Respondents’ Self-Learning in Surveys as a Factor of Forbid/Allow Asymmetry in Public Opinion Research
Babich N.S.
Cand. Sci. (Sociol.), Senior Research Fellow, Institute of Sociology of FCTAS RAS; Assoc. Prof., Department of Sociology, RUDN University Moscow, Russia sociolog@mail.ru
Batykov I.V.
Cand. Sci. (Sociol.), Head of the Laboratory of Sociological Expertise, Institute of Sociology of FCTAS RAS, Moscow, Russia. ivbatykov@socexpertiza.ru
Babich N.S., Batykov I.V. Respondents’ Self-Learning in Surveys as a Factor of Forbid/Allow Asymmetry in Public Opinion Research. Sotsiologicheskie issledovaniya [Sociological Studies]. 2020. No 11. P. 39-47
Answers to specific survey questions about the legal prohibition of some actions do not provide results opposite to questions on allowing. Respondents would rather not approve the forbidding of action than approve its allowing.
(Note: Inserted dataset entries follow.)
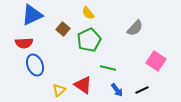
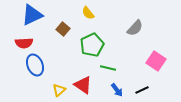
green pentagon: moved 3 px right, 5 px down
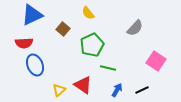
blue arrow: rotated 112 degrees counterclockwise
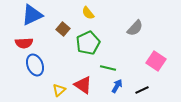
green pentagon: moved 4 px left, 2 px up
blue arrow: moved 4 px up
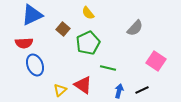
blue arrow: moved 2 px right, 5 px down; rotated 16 degrees counterclockwise
yellow triangle: moved 1 px right
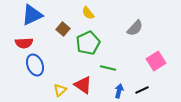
pink square: rotated 24 degrees clockwise
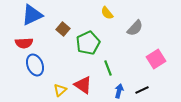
yellow semicircle: moved 19 px right
pink square: moved 2 px up
green line: rotated 56 degrees clockwise
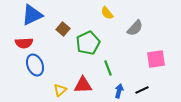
pink square: rotated 24 degrees clockwise
red triangle: rotated 36 degrees counterclockwise
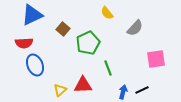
blue arrow: moved 4 px right, 1 px down
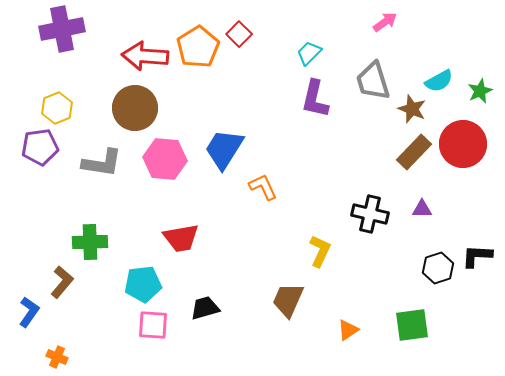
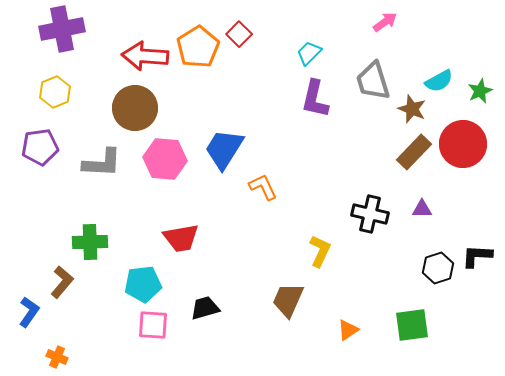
yellow hexagon: moved 2 px left, 16 px up
gray L-shape: rotated 6 degrees counterclockwise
This asymmetry is manifested systematically and can acquire scales that affect the conclusions of sociological research and decisions made on its basis. The article considers a hypothesis explaining the forbid/allow asymmetry by self-learning. Respondents who do not know exactly whether certain actions are allowed or forbidden, extract additional information from the wording of the question (if it proposes a forbidding, therefore, there is an allowing, and vice versa), after which they give an answer based on general political attitudes. Compared with other explanations, a greater correspondence of the self-learning hypothesis to empirical data is shown. To test it, a split ballot survey methodical experiment was also conducted. Within its framework, one group of respondents was asked about consent to the forbidding of advertising of medicines of clinically unproven efficacy, and the other about consent to the allowing of such advertising. An analysis of the differences between the groups showed the existence of an asymmetry and a significant group of respondents who admitted that they learned about the state of affairs with the mentioned advertising from the wording of the question. After the influence of this group was taken into account, the asymmetry disappeared. This result, together with the findings of the comparative analysis, allows us to assert with a high degree of certainty that the selflearning hypothesis today is the best explanation for the forbid/allow asymmetry.